Some of the slogans are quite good. Some are just weird. Some are just a bit scary:
Crazy eyes? Shut up! It's not my fault I have to get up at 5.45am every day so am generally exhausted mon-fri! Jeez. Don't be mean. I work hard. I'm just not superhuman like this 'New Busy' seems to be. I'd love to be 'New Busy'! It sounds like have some kind of major career focus yet still do the student-stamp-on-the-hand-where-did-we-go-last-night thing:
I miss that! Waking up with stamps on your hands. And face. But I didn't zing out of bed, do some pilates, get the train to work and create something amazing before 11am. No. I texted my friends incoherent words, then found some kind of bacon-type substance. And I did not check my emails. Or schedule my day.

What I don't like about it, is it echoes this pressure in our modern lives to be awesome 2.0. It's crazy. And I'm not immune to it; I do play 'Fill the diary':
And I usually fail. I do 'see things others miss', generally. But that just comes from my general observation powers. And I do wish I had time to exercise, and time to illustrate as well as my full time graphic design job, and I wish I had time to go to cool bars every night, and travel whereever I want on a whim, and time to chill out and not feel guilty. But I don't. I try to do all these things - and I'm just tired.

So I hate The New Busy, with all their smugness and superhuman time keeping skills. I'm pretty sure they don't have hotmail to thank for it though. Actually, do they even exist?

This campaign just makes me feel bad. And guilty for not being The New Busy. And wishing that I was. And knowing that if I was, I would probably be awesome 2.0. But I'm not. I'm just tired.

You can play around with this silly interactive thing if you want. It's not that silly I suppose, it's kind of interesting.

The most interesting part of this campaign for me though is they managed to get an experiential element in there. OF COURSE. The New Busy is allll about the experiential. They practically demand it, from their skinny lattes to their brainstorming sessions:

 'Blue Screen Lagoon' at various places, including Canary Wharf. Well of course, bankers are the The New Busy. Basically, you could go along and pretend you were doing crazy awesome things like tight-rope walking. 'All from the comfort of a blue (or even green) screen - oh, that's so New Busy.' What?? That doesn't even make sense!. I hate you, New Busy. It was happening yesterday (28th May) and guess what - I couldn't check it out. Why? Because I was busy. WORKING. Yeah, take that New Busy.

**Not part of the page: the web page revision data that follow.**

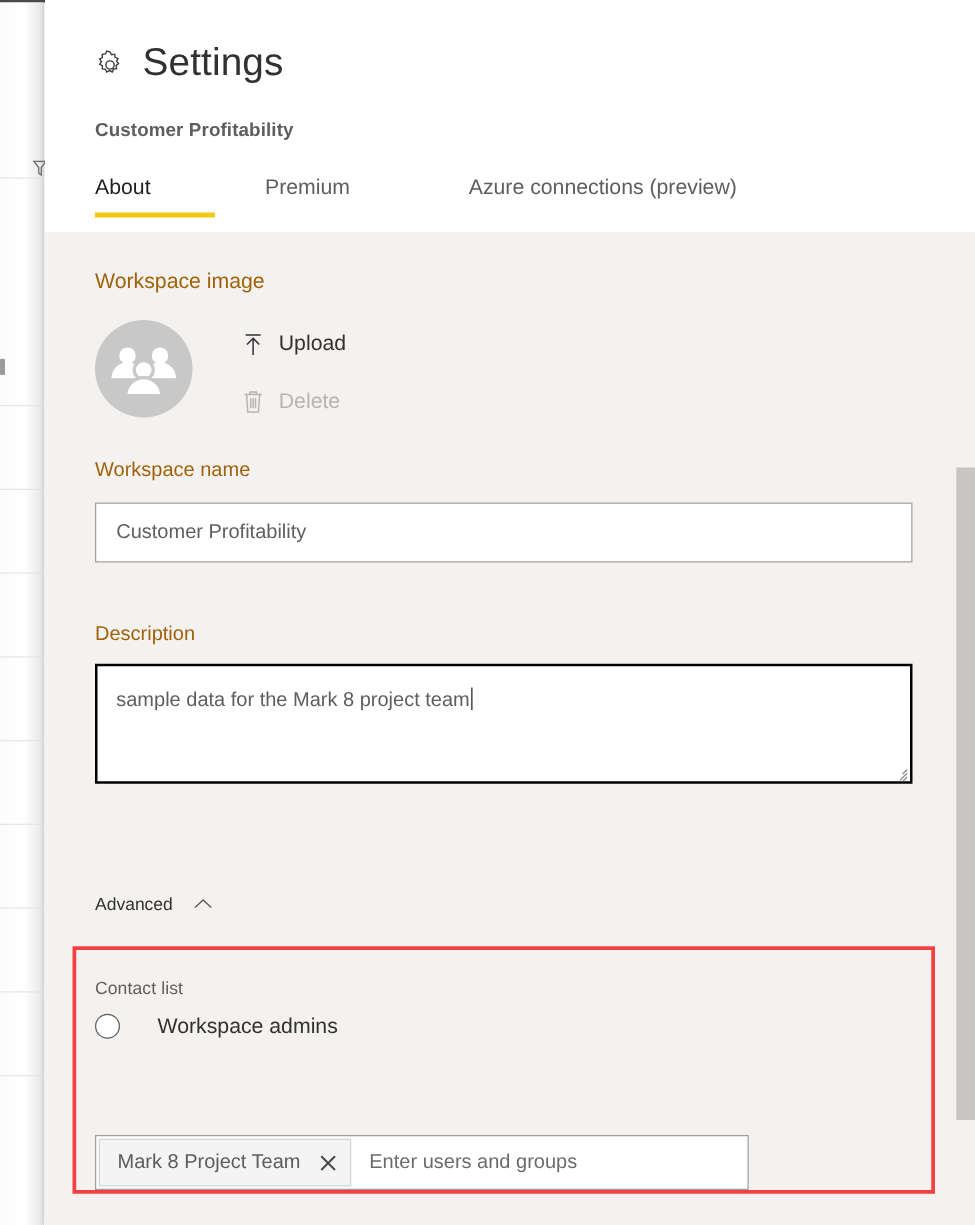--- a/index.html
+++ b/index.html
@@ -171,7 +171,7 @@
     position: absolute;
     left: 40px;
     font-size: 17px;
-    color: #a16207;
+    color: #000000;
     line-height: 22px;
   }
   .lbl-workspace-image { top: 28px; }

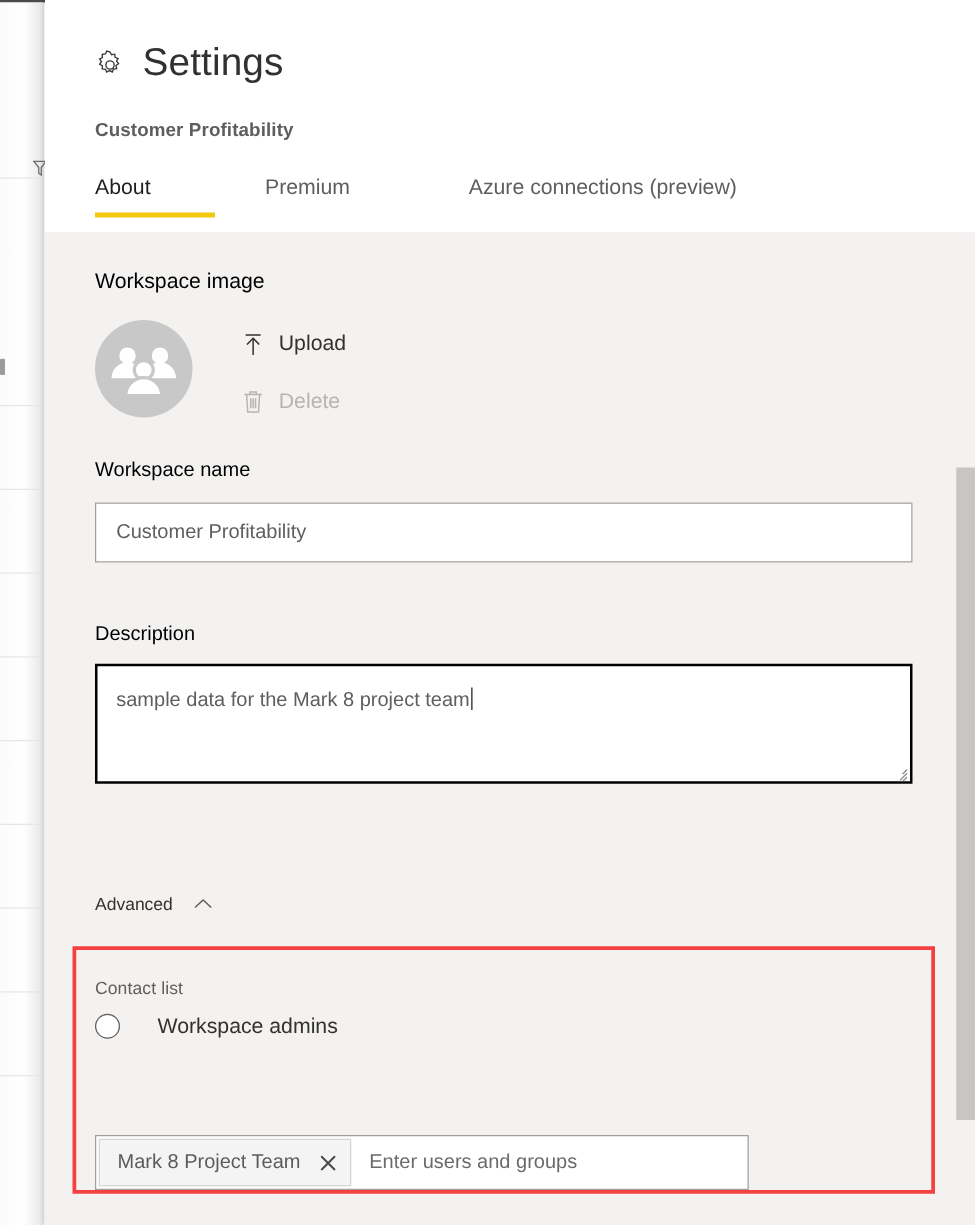--- a/index.html
+++ b/index.html
@@ -289,7 +289,7 @@
     cursor: pointer;
   }
   .advanced-row .adv-label {
-    font-size: 14px;
+    font-size: 17px;
     color: #323130;
     line-height: 22px;
   }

New Busy would probably tell me to shut up and get him a skinny latte.

'Frivolity Fields' - 'The New busy likes nothing more than extreme knitting, circus tricks, sideways guitar....' Ugh. It sounds sickeningly awesome and pointless. If I was New Busy I wouldn't have a 9-5.30 job. Nope. I'd be freelance and could saunter over and do some extreme knitting. See, New Busy just makes me feel bad.

Props to Madmedia though, they came up with it, and it did look good: http://themindtonic.blogspot.com/2010/05/madmedia-are-new-busy.html


If I was New Busy, I would've been one of the marketeers coming up with these crazy ideas. Extreme knitting sounds exactly the kind of thing my busy mouth would have said. But alas, new graduates really aren't New Busy. We're just trying to have some kind of career.